The No. 2 shadow-banking source, entrusted loans provide a way for cash-rich companies to lend to other firms by using banks as middlemen. However, rather than acting solely as agents, some banks have used the process to make the loans themselves. And because of light regulation, many such loans have gone to risky borrowers like local government financing vehicles or property developers. Regulators have acted, though, for instance stopping banks putting up their own money and enforcing their role purely as intermediaries.

Trust Loans

These are loans provided by China’s 68 trust companies, which invest money on behalf of wealthy individuals but into which banks also channel funds. Again, light regulation meant that loans were directed to higher-risk borrowers who couldn’t get money from banks, and at such a rate that until recently these were the fastest-growing shadow-banking segment.
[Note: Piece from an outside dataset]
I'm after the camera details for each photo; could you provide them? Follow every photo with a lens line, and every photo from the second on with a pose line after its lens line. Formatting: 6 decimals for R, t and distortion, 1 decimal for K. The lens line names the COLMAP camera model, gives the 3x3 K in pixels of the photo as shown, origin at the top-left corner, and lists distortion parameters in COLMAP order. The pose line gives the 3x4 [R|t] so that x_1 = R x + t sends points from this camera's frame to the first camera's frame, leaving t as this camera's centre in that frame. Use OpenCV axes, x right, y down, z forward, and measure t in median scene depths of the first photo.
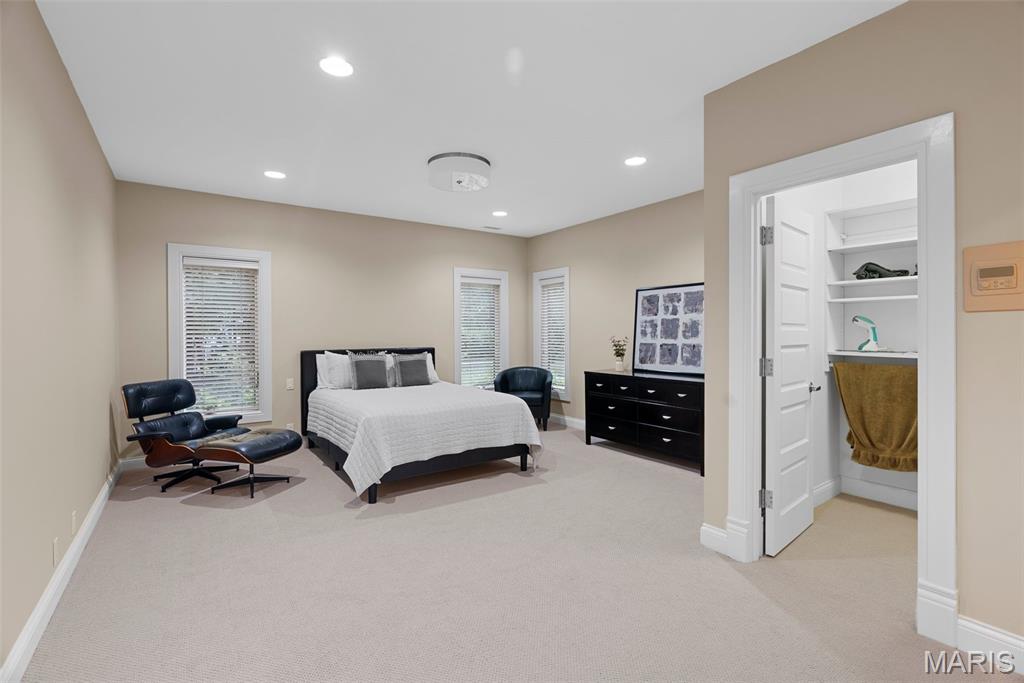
lens RADIAL K [[473.8, 0, 518.7], [0, 473.8, 334.5], [0, 0, 1]] dist [-0.000778, 0.000578]
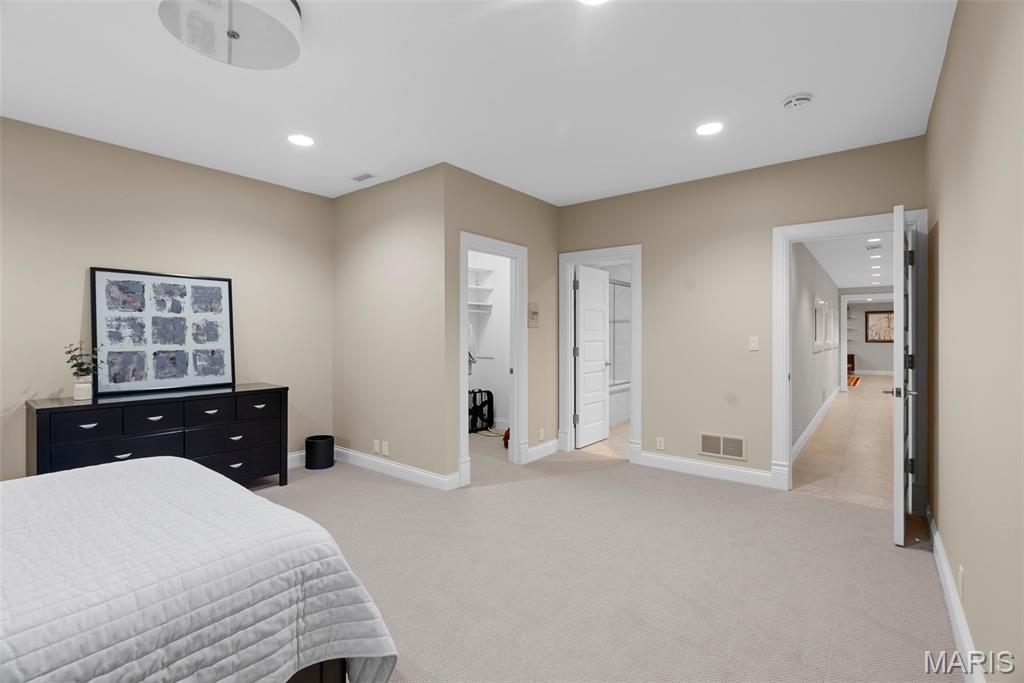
lens RADIAL K [[461.9, 0, 512.9], [0, 461.9, 340.9], [0, 0, 1]] dist [-0.004513, 0.001068]
pose [[-0.277657, -0.008556, 0.960642, -0.537796], [0.002897, 0.999948, 0.009743, -0.001432], [-0.960676, 0.005488, -0.277618, 0.681512]]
The trust companies had 26.3 trillion yuan of assets under management by the end of 2017, one third of which was used for lending. Regulators in December banned trusts from using bank funds to invest in stocks, property and local government financing vehicles. At least eight trust products have delayed payouts to investors this year and, with more than 3.3 trillion yuan maturing in the second half, the problems are expected to deepen.

Internet Financing

Peer-to-peer lending and other internet financing have surged outside the gaze of regulators — accounting for about 9 percent of shadow financing — but authorities are coming down hard. They’ve enforced a cap on interest rates and closed down illegal operators. The number of platforms has shrunk from almost 4,000 to 1,800, according to Shanghai-based researcher Yingcan Group, which says only 800 are likely to survive long term.

Interbank Funding

Though not a direct source of money for shadow loans, interbank funding is another engine for the industry because it allows smaller banks that lack the branch networks of larger rivals to inflate their balance sheets and sidestep regulatory limits on lending. Interbank funding has also provided a source of leverage for Chinese funds and brokers to invest in bonds, adding to the hidden and risky inter-dependencies in China’s financial system. To address this, China last year imposed a limit on interbank liabilities of no more than a third of a bank’s total liabilities.

Structured Deposits

Faced with restrictions on AMP issuance, banks and other financial firms have turned to products that include yield-enhancing features such as options contracts. For instance, a structured deposit may offer a yield of 5 percent that would be reduced to 1 percent in the event of something — usually unlikely, if not impossible — happening, such as the yuan hitting 5 per U.S. dollar within a certain time frame. The practice allows issuers to offer turbo-charged yields that they are often later forced to subsidize. That way they can bypass regulations forbidding banks from guaranteeing returns to investors. Regulators are planning to ban the sales of some structured deposits.